START Dataset

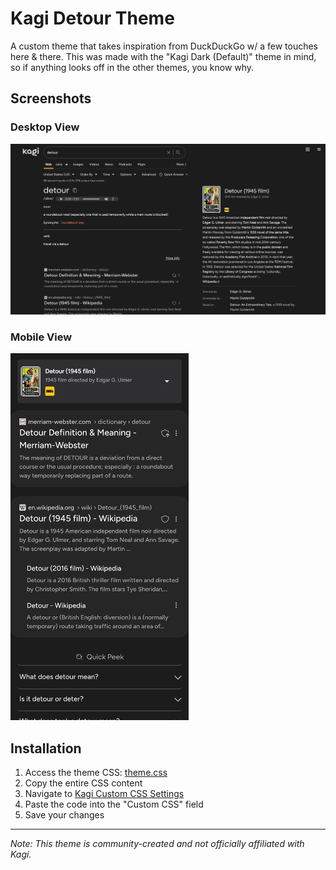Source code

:# Kagi Detour Theme

A custom theme that takes inspiration from DuckDuckGo w/ a few touches here & there. This was made with the "Kagi Dark (Default)" theme in mind, so if anything looks off in the other themes, you know why.

## Screenshots

### Desktop View
<img src="https://github.com/Netri0/Kagi-Detour-Theme/blob/main/screenshots/Desktop.png" alt="Desktop">

### Mobile View
<img src="https://github.com/Netri0/Kagi-Detour-Theme/blob/main/screenshots/Mobile-Android.jpg" alt="Mobile Interface" width="285">

## Installation

1. Access the theme CSS: [theme.css](https://raw.githubusercontent.com/Netri0/Kagi-Detour-Theme/refs/heads/main/theme.css)
2. Copy the entire CSS content
3. Navigate to [Kagi Custom CSS Settings](https://kagi.com/settings?p=custom_css)
4. Paste the code into the "Custom CSS" field
5. Save your changes

---
*Note: This theme is community-created and not officially affiliated with Kagi.*

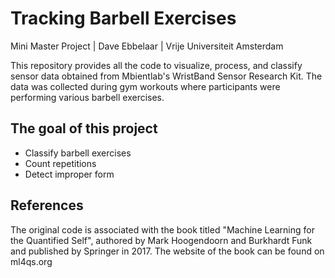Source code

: # Tracking Barbell Exercises
Mini Master Project | Dave Ebbelaar | Vrije Universiteit Amsterdam

This repository provides all the code to visualize, process, and classify sensor data obtained from Mbientlab's WristBand Sensor Research Kit. The data was collected during gym workouts where participants were performing various barbell exercises.

## The goal of this project
* Classify barbell exercises
* Count repetitions
* Detect improper form 

## References
The original code is associated with the book titled "Machine Learning for the Quantified Self", 
authored by Mark Hoogendoorn and Burkhardt Funk and published by Springer in 2017. The website of the book can be found on ml4qs.org

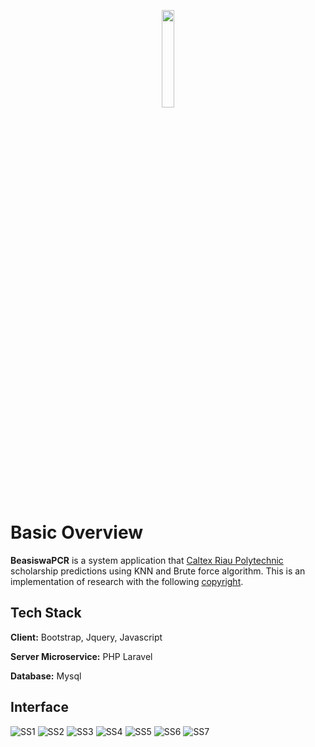 
<p align="center"><img width=20% src="https://raw.githubusercontent.com/rizkynat/BeasiswaPCR/master/public/storage/pcr.png"></p>

# Basic Overview

**BeasiswaPCR** is a system application that [Caltex Riau Polytechnic](https://pcr.ac.id/) scholarship predictions using KNN and Brute force algorithm. This is an implementation of research with the following [copyright](https://drive.google.com/file/d/1G0TsPNDJJ0iR8IZYxT2b8zbbInqkfkG1/view?usp=sharing).


## Tech Stack

**Client:** Bootstrap, Jquery, Javascript

**Server Microservice:** PHP Laravel

**Database:** Mysql

## Interface

![SS1](https://raw.githubusercontent.com/rizkynat/BeasiswaPCR/master/public/ss/ss1.png)
![SS2](https://raw.githubusercontent.com/rizkynat/BeasiswaPCR/master/public/ss/ss2.png)
![SS3](https://raw.githubusercontent.com/rizkynat/BeasiswaPCR/master/public/ss/ss3.png)
![SS4](https://raw.githubusercontent.com/rizkynat/BeasiswaPCR/master/public/ss/ss4.png)
![SS5](https://raw.githubusercontent.com/rizkynat/BeasiswaPCR/master/public/ss/ss5.png)
![SS6](https://raw.githubusercontent.com/rizkynat/BeasiswaPCR/master/public/ss/ss6.png)
![SS7](https://raw.githubusercontent.com/rizkynat/BeasiswaPCR/master/public/ss/ss7.png)
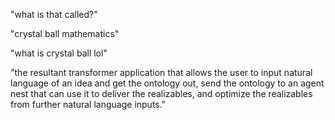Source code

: "what is that called?"

"crystal ball mathematics"

"what is crystal ball lol"

"the resultant transformer application that allows the user to input natural language of an idea and get the ontology out, send the ontology to an agent nest that can use it to deliver the realizables, and optimize the realizables from further natural language inputs."
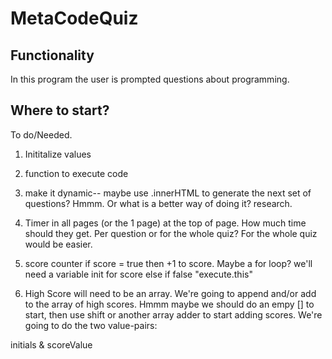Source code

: # MetaCodeQuiz

## Functionality

In this program the user is prompted questions about programming.

## Where to start?

To do/Needed.

1. Inititalize values

2. function to execute code

3. make it dynamic-- maybe use .innerHTML to generate the next set of questions? Hmmm. Or what is a better way of doing it? research.

4. Timer in all pages (or the 1 page) at the top of page. How much time should they get. Per question or for the whole quiz? For the whole quiz would be easier.

5. score counter
if score = true then +1 to score. Maybe a for loop? we'll need a variable init for score
else if false "execute.this"

6. High Score will need to be an array. We're going to append and/or add to the array of high scores. Hmmm maybe we should do an empy [] to start, then use shift or another array adder to start adding scores. We're going to do the two value-pairs:

initials & scoreValue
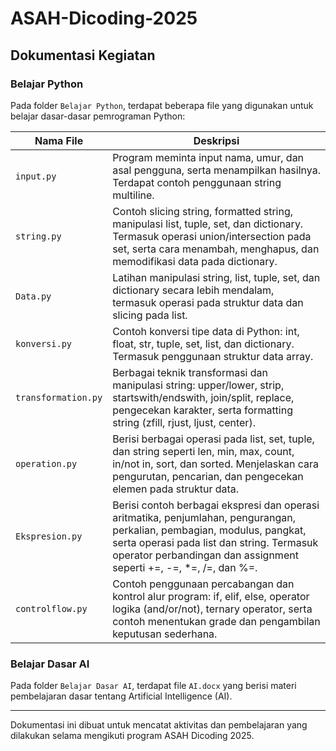 
# ASAH-Dicoding-2025

## Dokumentasi Kegiatan

### Belajar Python
Pada folder `Belajar Python`, terdapat beberapa file yang digunakan untuk belajar dasar-dasar pemrograman Python:

| Nama File            | Deskripsi                                                                                                                        |
|----------------------|----------------------------------------------------------------------------------------------------------------------------------|
| `input.py`           | Program meminta input nama, umur, dan asal pengguna, serta menampilkan hasilnya. Terdapat contoh penggunaan string multiline.     |
| `string.py`          | Contoh slicing string, formatted string, manipulasi list, tuple, set, dan dictionary. Termasuk operasi union/intersection pada set, serta cara menambah, menghapus, dan memodifikasi data pada dictionary. |
| `Data.py`            | Latihan manipulasi string, list, tuple, set, dan dictionary secara lebih mendalam, termasuk operasi pada struktur data dan slicing pada list. |
| `konversi.py`        | Contoh konversi tipe data di Python: int, float, str, tuple, set, list, dan dictionary. Termasuk penggunaan struktur data array.   |
| `transformation.py`  | Berbagai teknik transformasi dan manipulasi string: upper/lower, strip, startswith/endswith, join/split, replace, pengecekan karakter, serta formatting string (zfill, rjust, ljust, center). |
| `operation.py`        | Berisi berbagai operasi pada list, set, tuple, dan string seperti len, min, max, count, in/not in, sort, dan sorted. Menjelaskan cara pengurutan, pencarian, dan pengecekan elemen pada struktur data. |
| `Ekspresion.py`        | Berisi contoh berbagai ekspresi dan operasi aritmatika, penjumlahan, pengurangan, perkalian, pembagian, modulus, pangkat, serta operasi pada list dan string. Termasuk operator perbandingan dan assignment seperti +=, -=, *=, /=, dan %=. |
| `controlflow.py`      | Contoh penggunaan percabangan dan kontrol alur program: if, elif, else, operator logika (and/or/not), ternary operator, serta contoh menentukan grade dan pengambilan keputusan sederhana. |

### Belajar Dasar AI
Pada folder `Belajar Dasar AI`, terdapat file `AI.docx` yang berisi materi pembelajaran dasar tentang Artificial Intelligence (AI).

---
Dokumentasi ini dibuat untuk mencatat aktivitas dan pembelajaran yang dilakukan selama mengikuti program ASAH Dicoding 2025.
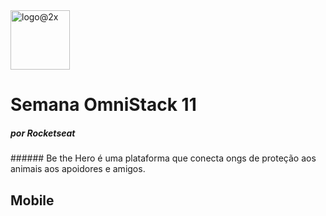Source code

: 
<img width="95" alt="logo@2x" src="https://user-images.githubusercontent.com/38055818/83159825-6d91bd00-a0d4-11ea-9bdf-04773943acbb.png">

# Semana OmniStack 11 
<h5>por Rocketseat</h5>
###### Be the Hero é uma plataforma que conecta ongs de proteção aos animais aos apoidores e amigos.

## Mobile
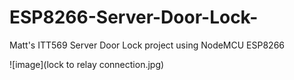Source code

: # ESP8266-Server-Door-Lock-
Matt's ITT569 Server Door Lock project using NodeMCU ESP8266

![image](lock to relay connection.jpg)
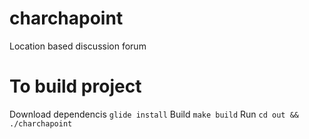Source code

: # charchapoint
Location based discussion forum

# To build project

Download dependencis `glide install`
Build `make build`
Run `cd out && ./charchapoint`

END Dataset

= Task objective =
Repeat the data above exactly, leaving out any pictures it holds.

= The answer =
Source code

:# Kagi Detour Theme

A custom theme that takes inspiration from DuckDuckGo w/ a few touches here & there. This was made with the "Kagi Dark (Default)" theme in mind, so if anything looks off in the other themes, you know why.

## Screenshots

### Desktop View
<img src="https://github.com/Netri0/Kagi-Detour-Theme/blob/main/screenshots/Desktop.png" alt="Desktop">

### Mobile View
<img src="https://github.com/Netri0/Kagi-Detour-Theme/blob/main/screenshots/Mobile-Android.jpg" alt="Mobile Interface" width="285">

## Installation

1. Access the theme CSS: [theme.css](https://raw.githubusercontent.com/Netri0/Kagi-Detour-Theme/refs/heads/main/theme.css)
2. Copy the entire CSS content
3. Navigate to [Kagi Custom CSS Settings](https://kagi.com/settings?p=custom_css)
4. Paste the code into the "Custom CSS" field
5. Save your changes

---
*Note: This theme is community-created and not officially affiliated with Kagi.*

Source code

: # Tracking Barbell Exercises
Mini Master Project | Dave Ebbelaar | Vrije Universiteit Amsterdam

This repository provides all the code to visualize, process, and classify sensor data obtained from Mbientlab's WristBand Sensor Research Kit. The data was collected during gym workouts where participants were performing various barbell exercises.

## The goal of this project
* Classify barbell exercises
* Count repetitions
* Detect improper form 

## References
The original code is associated with the book titled "Machine Learning for the Quantified Self", 
authored by Mark Hoogendoorn and Burkhardt Funk and published by Springer in 2017. The website of the book can be found on ml4qs.org

<p align="center"><img width=20% src="https://raw.githubusercontent.com/rizkynat/BeasiswaPCR/master/public/storage/pcr.png"></p>

# Basic Overview

**BeasiswaPCR** is a system application that [Caltex Riau Polytechnic](https://pcr.ac.id/) scholarship predictions using KNN and Brute force algorithm. This is an implementation of research with the following [copyright](https://drive.google.com/file/d/1G0TsPNDJJ0iR8IZYxT2b8zbbInqkfkG1/view?usp=sharing).


## Tech Stack

**Client:** Bootstrap, Jquery, Javascript

**Server Microservice:** PHP Laravel

**Database:** Mysql

## Interface

![SS1](https://raw.githubusercontent.com/rizkynat/BeasiswaPCR/master/public/ss/ss1.png)
![SS2](https://raw.githubusercontent.com/rizkynat/BeasiswaPCR/master/public/ss/ss2.png)
![SS3](https://raw.githubusercontent.com/rizkynat/BeasiswaPCR/master/public/ss/ss3.png)
![SS4](https://raw.githubusercontent.com/rizkynat/BeasiswaPCR/master/public/ss/ss4.png)
![SS5](https://raw.githubusercontent.com/rizkynat/BeasiswaPCR/master/public/ss/ss5.png)
![SS6](https://raw.githubusercontent.com/rizkynat/BeasiswaPCR/master/public/ss/ss6.png)
![SS7](https://raw.githubusercontent.com/rizkynat/BeasiswaPCR/master/public/ss/ss7.png)
Source code

: "what is that called?"

"crystal ball mathematics"

"what is crystal ball lol"

"the resultant transformer application that allows the user to input natural language of an idea and get the ontology out, send the ontology to an agent nest that can use it to deliver the realizables, and optimize the realizables from further natural language inputs."
Source code

: # MetaCodeQuiz

## Functionality

In this program the user is prompted questions about programming.

## Where to start?

To do/Needed.

1. Inititalize values

2. function to execute code

3. make it dynamic-- maybe use .innerHTML to generate the next set of questions? Hmmm. Or what is a better way of doing it? research.

4. Timer in all pages (or the 1 page) at the top of page. How much time should they get. Per question or for the whole quiz? For the whole quiz would be easier.

5. score counter
if score = true then +1 to score. Maybe a for loop? we'll need a variable init for score
else if false "execute.this"

6. High Score will need to be an array. We're going to append and/or add to the array of high scores. Hmmm maybe we should do an empy [] to start, then use shift or another array adder to start adding scores. We're going to do the two value-pairs:

initials & scoreValue
# ASAH-Dicoding-2025

## Dokumentasi Kegiatan

### Belajar Python
Pada folder `Belajar Python`, terdapat beberapa file yang digunakan untuk belajar dasar-dasar pemrograman Python:

| Nama File            | Deskripsi                                                                                                                        |
|----------------------|----------------------------------------------------------------------------------------------------------------------------------|
| `input.py`           | Program meminta input nama, umur, dan asal pengguna, serta menampilkan hasilnya. Terdapat contoh penggunaan string multiline.     |
| `string.py`          | Contoh slicing string, formatted string, manipulasi list, tuple, set, dan dictionary. Termasuk operasi union/intersection pada set, serta cara menambah, menghapus, dan memodifikasi data pada dictionary. |
| `Data.py`            | Latihan manipulasi string, list, tuple, set, dan dictionary secara lebih mendalam, termasuk operasi pada struktur data dan slicing pada list. |
| `konversi.py`        | Contoh konversi tipe data di Python: int, float, str, tuple, set, list, dan dictionary. Termasuk penggunaan struktur data array.   |
| `transformation.py`  | Berbagai teknik transformasi dan manipulasi string: upper/lower, strip, startswith/endswith, join/split, replace, pengecekan karakter, serta formatting string (zfill, rjust, ljust, center). |
| `operation.py`        | Berisi berbagai operasi pada list, set, tuple, dan string seperti len, min, max, count, in/not in, sort, dan sorted. Menjelaskan cara pengurutan, pencarian, dan pengecekan elemen pada struktur data. |
| `Ekspresion.py`        | Berisi contoh berbagai ekspresi dan operasi aritmatika, penjumlahan, pengurangan, perkalian, pembagian, modulus, pangkat, serta operasi pada list dan string. Termasuk operator perbandingan dan assignment seperti +=, -=, *=, /=, dan %=. |
| `controlflow.py`      | Contoh penggunaan percabangan dan kontrol alur program: if, elif, else, operator logika (and/or/not), ternary operator, serta contoh menentukan grade dan pengambilan keputusan sederhana. |

### Belajar Dasar AI
Pada folder `Belajar Dasar AI`, terdapat file `AI.docx` yang berisi materi pembelajaran dasar tentang Artificial Intelligence (AI).

---
Dokumentasi ini dibuat untuk mencatat aktivitas dan pembelajaran yang dilakukan selama mengikuti program ASAH Dicoding 2025.
Source code

: 
<img width="95" alt="logo@2x" src="https://user-images.githubusercontent.com/38055818/83159825-6d91bd00-a0d4-11ea-9bdf-04773943acbb.png">

# Semana OmniStack 11 
<h5>por Rocketseat</h5>
###### Be the Hero é uma plataforma que conecta ongs de proteção aos animais aos apoidores e amigos.

## Mobile
Source code

: # ESP8266-Server-Door-Lock-
Matt's ITT569 Server Door Lock project using NodeMCU ESP8266

![image](lock to relay connection.jpg)
Source code

: # charchapoint
Location based discussion forum

# To build project

Download dependencis `glide install`
Build `make build`
Run `cd out && ./charchapoint`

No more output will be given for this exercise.